What to work on: Copy out the entire listing below, keeping every line, and shift each coordinate given in the answers by adding 122 to it. Leave the pictures out of your reply.

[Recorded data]
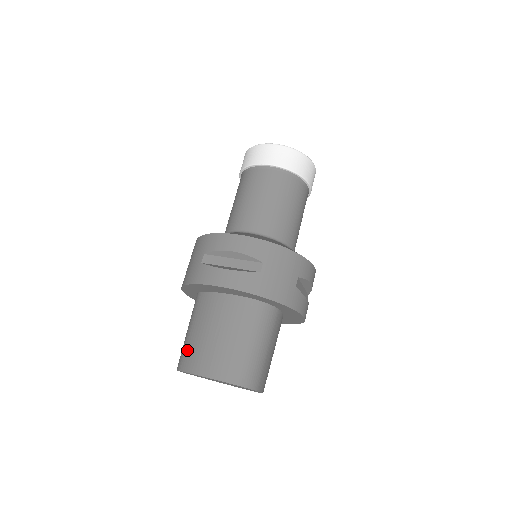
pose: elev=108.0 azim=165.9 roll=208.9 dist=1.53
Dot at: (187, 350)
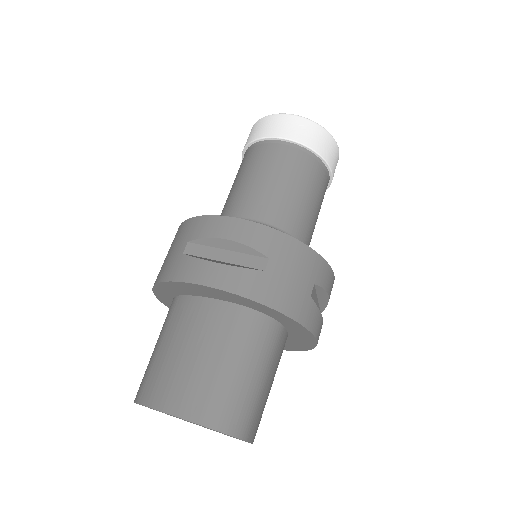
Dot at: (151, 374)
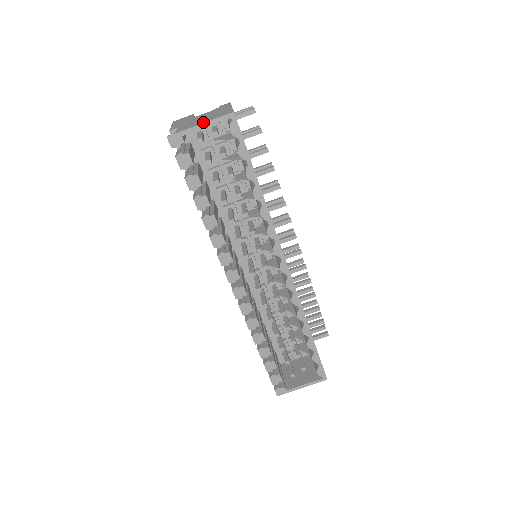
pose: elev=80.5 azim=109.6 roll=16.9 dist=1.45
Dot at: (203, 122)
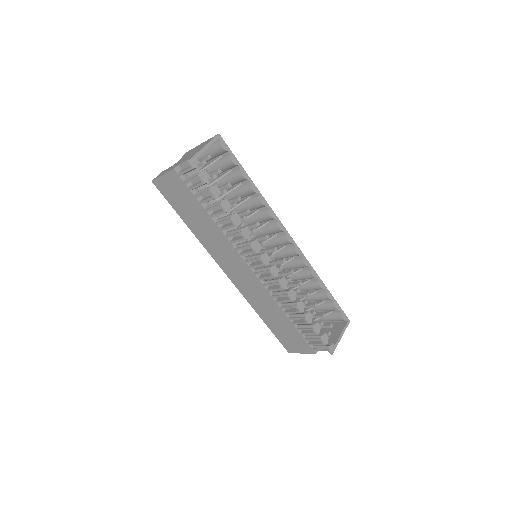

Final result:
pose: elev=108.0 azim=165.9 roll=208.9 dist=1.53
Dot at: (187, 350)
Dot at: (273, 496)
pose: elev=80.5 azim=109.6 roll=16.9 dist=1.45
Dot at: (203, 122)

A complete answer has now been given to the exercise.